Idaho Statesman columnist Roger Phillips recently wrote a column on the 26 Days of Summer. The basic idea is that if you have a regular nine-to-five job, you only have 13 weekends, or 26 days, to do all your hiking, biking, camping, canoeing, fishing, and swimming for the year. His article was for outdoor enthusiasts, but it brought me face to face with a writing dilemma I face this time every year.
I live for summer.
I’m a transplant to the state, and I’ve never quite accepted the notion of intentionally going outside when it’s less than 50˚F. Most of the year, this works to the advantage of my writing career. Skip skiing to write? Sure, no problem, I’d probably break my leg anyway.
But skip canoeing to write? Give up a match of tennis? Miss out on biking the river? That’s a different story. All summer long, I have an imaginary clock ticking in my head. If we don’t do it now, when will we do it? And my kids are teenagers. We don’t have that many summers left before they head off to college and Idaho is just a quaint piece of their backstory.
This weekend, we decided to drop everything and visit Shoshone Falls. We knew the water was high, the falls were their most impressive, and it was something we had wanted to do for eight years. But it meant missing a writers’ meeting I should have attended, and my sense of adventure was tinged with guilt.

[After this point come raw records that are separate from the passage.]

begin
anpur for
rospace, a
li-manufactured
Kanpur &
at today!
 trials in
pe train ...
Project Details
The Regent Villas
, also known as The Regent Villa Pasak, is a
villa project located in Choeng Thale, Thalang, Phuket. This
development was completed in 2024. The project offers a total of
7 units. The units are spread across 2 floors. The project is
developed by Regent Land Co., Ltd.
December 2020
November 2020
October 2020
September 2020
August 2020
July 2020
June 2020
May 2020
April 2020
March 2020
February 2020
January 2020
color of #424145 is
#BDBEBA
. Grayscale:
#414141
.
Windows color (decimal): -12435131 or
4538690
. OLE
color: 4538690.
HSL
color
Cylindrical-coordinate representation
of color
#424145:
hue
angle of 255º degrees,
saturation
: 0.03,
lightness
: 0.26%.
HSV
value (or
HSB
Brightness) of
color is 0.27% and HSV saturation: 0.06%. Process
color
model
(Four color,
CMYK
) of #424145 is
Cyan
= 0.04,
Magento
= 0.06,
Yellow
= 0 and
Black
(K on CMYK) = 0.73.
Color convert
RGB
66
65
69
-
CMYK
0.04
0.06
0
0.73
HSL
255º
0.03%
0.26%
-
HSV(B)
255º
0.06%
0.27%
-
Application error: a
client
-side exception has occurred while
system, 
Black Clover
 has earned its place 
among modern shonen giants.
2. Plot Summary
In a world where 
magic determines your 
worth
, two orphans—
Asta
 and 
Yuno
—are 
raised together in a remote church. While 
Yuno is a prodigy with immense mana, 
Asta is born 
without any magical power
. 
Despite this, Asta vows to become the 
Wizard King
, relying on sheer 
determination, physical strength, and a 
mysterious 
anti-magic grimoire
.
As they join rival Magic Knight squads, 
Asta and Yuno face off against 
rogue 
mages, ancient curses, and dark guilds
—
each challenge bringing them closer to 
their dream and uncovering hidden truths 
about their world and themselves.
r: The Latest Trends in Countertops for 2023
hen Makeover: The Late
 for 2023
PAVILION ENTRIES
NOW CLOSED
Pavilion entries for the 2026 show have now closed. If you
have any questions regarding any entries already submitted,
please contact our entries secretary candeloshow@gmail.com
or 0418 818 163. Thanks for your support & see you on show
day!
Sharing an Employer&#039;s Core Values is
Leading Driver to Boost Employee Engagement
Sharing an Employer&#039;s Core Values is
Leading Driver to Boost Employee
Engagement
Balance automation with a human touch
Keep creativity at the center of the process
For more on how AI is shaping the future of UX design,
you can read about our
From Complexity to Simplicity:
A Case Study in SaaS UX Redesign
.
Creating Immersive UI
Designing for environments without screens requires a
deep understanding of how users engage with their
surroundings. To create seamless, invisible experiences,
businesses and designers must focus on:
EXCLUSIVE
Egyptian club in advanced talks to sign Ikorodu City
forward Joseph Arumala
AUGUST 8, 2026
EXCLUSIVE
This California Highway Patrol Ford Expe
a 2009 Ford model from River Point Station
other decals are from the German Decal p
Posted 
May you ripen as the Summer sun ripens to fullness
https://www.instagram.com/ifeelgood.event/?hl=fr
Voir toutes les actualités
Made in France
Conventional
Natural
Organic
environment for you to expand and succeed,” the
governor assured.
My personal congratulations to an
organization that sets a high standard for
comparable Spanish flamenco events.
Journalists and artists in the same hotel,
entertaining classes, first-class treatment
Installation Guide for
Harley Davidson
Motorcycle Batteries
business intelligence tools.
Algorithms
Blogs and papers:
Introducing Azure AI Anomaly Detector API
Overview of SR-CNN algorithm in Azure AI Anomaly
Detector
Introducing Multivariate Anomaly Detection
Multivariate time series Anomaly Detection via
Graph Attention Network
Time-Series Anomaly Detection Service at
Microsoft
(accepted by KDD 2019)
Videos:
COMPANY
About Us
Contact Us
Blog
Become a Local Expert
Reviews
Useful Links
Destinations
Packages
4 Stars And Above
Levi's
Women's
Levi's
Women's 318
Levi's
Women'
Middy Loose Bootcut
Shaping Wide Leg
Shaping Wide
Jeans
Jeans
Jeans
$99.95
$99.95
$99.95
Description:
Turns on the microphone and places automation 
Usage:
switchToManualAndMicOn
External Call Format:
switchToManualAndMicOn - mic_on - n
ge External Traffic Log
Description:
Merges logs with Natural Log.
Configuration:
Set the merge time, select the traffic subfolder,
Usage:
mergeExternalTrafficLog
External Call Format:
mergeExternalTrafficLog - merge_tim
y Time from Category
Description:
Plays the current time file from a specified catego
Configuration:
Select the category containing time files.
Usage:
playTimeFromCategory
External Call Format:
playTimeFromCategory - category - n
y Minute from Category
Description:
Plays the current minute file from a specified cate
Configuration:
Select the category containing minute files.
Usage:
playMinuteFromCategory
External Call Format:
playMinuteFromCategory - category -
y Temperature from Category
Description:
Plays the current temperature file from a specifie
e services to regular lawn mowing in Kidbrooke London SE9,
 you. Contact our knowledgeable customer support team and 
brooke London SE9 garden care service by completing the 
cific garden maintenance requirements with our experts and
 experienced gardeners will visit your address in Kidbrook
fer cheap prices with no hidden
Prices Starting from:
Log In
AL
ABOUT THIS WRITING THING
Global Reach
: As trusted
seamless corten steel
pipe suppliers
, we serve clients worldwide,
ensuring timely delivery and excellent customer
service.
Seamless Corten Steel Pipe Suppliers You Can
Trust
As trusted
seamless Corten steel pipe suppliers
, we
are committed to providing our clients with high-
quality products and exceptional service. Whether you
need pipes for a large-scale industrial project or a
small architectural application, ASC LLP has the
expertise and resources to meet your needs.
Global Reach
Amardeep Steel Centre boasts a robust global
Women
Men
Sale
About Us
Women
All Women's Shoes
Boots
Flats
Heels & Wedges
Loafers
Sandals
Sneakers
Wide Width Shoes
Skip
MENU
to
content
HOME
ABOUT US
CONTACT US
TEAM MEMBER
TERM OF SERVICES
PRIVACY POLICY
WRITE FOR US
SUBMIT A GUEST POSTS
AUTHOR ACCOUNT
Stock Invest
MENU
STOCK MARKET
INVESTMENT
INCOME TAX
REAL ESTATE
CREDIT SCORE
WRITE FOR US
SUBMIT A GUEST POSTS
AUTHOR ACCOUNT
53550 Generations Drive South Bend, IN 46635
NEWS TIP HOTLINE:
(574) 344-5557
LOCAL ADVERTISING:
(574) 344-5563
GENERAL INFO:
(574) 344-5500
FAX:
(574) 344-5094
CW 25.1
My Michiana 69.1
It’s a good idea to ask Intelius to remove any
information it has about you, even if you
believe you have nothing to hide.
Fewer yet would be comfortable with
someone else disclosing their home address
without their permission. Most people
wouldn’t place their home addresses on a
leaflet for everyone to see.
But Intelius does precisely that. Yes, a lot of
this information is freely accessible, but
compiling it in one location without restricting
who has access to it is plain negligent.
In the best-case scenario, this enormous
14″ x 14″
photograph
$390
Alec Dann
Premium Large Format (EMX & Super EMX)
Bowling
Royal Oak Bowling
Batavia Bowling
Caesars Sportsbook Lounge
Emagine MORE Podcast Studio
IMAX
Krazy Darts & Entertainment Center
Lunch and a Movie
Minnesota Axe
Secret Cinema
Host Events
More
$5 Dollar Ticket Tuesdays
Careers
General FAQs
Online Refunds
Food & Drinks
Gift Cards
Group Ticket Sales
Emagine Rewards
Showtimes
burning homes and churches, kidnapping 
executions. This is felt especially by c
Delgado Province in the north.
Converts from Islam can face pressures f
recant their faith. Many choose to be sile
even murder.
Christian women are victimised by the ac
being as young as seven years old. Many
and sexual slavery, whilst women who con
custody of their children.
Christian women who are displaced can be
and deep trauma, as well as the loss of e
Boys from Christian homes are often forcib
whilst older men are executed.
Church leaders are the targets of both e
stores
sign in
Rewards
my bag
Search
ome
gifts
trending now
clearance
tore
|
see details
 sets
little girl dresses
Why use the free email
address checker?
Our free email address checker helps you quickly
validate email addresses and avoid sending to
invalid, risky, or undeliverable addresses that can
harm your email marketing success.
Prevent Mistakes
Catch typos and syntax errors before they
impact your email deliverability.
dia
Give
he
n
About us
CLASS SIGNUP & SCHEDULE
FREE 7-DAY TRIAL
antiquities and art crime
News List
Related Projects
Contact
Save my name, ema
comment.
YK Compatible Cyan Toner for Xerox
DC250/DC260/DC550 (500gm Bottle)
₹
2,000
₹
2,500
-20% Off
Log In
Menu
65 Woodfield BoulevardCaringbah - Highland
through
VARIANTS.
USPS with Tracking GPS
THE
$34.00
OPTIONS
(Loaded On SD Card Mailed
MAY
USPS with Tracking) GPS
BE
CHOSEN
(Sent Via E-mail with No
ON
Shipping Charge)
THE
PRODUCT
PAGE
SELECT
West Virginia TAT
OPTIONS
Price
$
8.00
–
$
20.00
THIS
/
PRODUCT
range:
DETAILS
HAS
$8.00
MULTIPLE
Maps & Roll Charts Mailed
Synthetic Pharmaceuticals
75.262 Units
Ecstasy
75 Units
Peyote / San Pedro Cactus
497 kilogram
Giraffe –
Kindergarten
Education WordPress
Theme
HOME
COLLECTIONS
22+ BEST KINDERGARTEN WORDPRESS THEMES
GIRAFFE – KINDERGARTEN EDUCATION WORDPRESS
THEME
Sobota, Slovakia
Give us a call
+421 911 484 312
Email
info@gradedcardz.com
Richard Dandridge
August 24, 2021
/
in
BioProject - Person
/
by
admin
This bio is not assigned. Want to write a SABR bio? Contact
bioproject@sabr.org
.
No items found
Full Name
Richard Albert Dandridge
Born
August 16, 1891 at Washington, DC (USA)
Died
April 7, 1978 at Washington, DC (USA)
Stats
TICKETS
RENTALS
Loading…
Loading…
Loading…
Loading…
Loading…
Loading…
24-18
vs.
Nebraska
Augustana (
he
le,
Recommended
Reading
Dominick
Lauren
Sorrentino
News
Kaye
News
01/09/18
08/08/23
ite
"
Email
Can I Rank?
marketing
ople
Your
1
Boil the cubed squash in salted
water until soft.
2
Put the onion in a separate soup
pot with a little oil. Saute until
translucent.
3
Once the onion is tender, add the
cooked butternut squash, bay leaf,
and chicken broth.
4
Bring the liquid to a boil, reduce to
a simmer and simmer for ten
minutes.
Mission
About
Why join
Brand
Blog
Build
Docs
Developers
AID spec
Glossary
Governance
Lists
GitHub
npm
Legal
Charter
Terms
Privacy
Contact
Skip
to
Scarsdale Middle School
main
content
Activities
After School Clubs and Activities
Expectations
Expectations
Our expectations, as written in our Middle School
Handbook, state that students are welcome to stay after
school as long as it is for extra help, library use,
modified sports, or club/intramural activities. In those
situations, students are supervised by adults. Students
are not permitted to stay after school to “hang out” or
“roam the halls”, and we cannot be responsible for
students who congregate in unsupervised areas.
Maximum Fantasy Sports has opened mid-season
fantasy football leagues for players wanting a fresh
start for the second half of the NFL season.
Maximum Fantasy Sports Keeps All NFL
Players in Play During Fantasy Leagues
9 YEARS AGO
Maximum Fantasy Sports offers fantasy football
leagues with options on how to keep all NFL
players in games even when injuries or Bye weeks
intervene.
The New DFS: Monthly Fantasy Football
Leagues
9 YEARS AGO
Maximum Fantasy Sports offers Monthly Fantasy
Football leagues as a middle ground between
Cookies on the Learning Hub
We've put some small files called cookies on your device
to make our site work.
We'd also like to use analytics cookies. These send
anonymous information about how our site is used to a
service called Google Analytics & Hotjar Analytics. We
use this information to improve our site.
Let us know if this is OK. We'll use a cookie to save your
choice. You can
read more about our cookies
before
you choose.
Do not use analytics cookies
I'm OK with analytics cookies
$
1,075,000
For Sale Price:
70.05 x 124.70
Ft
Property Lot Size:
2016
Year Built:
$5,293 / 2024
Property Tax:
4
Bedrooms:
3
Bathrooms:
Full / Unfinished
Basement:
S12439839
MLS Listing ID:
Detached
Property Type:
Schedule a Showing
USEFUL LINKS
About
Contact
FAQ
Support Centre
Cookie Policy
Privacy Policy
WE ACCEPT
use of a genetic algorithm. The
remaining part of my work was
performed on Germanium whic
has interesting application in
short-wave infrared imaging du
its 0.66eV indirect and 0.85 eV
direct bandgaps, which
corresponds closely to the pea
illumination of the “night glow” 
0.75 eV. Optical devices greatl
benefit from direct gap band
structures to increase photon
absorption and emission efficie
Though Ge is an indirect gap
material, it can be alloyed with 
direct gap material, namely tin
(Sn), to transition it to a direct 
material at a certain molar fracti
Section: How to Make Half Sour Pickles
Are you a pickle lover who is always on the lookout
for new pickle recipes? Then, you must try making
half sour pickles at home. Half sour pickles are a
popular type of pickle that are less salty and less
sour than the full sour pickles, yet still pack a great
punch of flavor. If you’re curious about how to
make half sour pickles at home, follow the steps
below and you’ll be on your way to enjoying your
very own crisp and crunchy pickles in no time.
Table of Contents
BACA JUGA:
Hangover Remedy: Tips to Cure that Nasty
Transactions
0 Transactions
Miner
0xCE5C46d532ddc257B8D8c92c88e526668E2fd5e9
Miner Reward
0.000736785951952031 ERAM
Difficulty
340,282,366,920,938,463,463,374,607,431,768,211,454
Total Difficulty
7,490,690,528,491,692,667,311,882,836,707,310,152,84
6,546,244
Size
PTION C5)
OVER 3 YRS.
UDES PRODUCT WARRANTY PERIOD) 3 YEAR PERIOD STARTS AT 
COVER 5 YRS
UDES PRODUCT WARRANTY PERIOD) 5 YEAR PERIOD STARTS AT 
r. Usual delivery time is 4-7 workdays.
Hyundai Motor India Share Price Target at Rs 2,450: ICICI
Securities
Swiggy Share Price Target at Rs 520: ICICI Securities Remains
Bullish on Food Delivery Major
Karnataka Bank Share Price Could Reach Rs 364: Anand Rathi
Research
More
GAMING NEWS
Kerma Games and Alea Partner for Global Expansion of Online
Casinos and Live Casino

On the way to Twin Falls, we talked about all the places in Idaho we have always wanted to visit, but never had the time. I checked my calendar. Of my 13 summer weekends, two were filled up with the RWA National conference, one with a writer’s retreat, four with religious events, and three with kids’ soccer games. 22 days of summer already gone. That leaves us with just two summer weekends free.
If I want to get all those summer activities in, I’m going to have to give up some writing time.
Writing is a job. Weekdays, I work at it from nine to five. But you can’t write about life if you haven’t experienced it. Occasionally, we have to step away from the computer.
As writers, we have one advantage. We can work whenever we choose, wherever we choose. Luckily, the days are longer, and we can always squeeze more writing into the pre-dawn hours. But I’ve already accepted that my summer word counts are likely to be disappointing.
How do you balance summer vacation and writing? I would love to hear your solutions.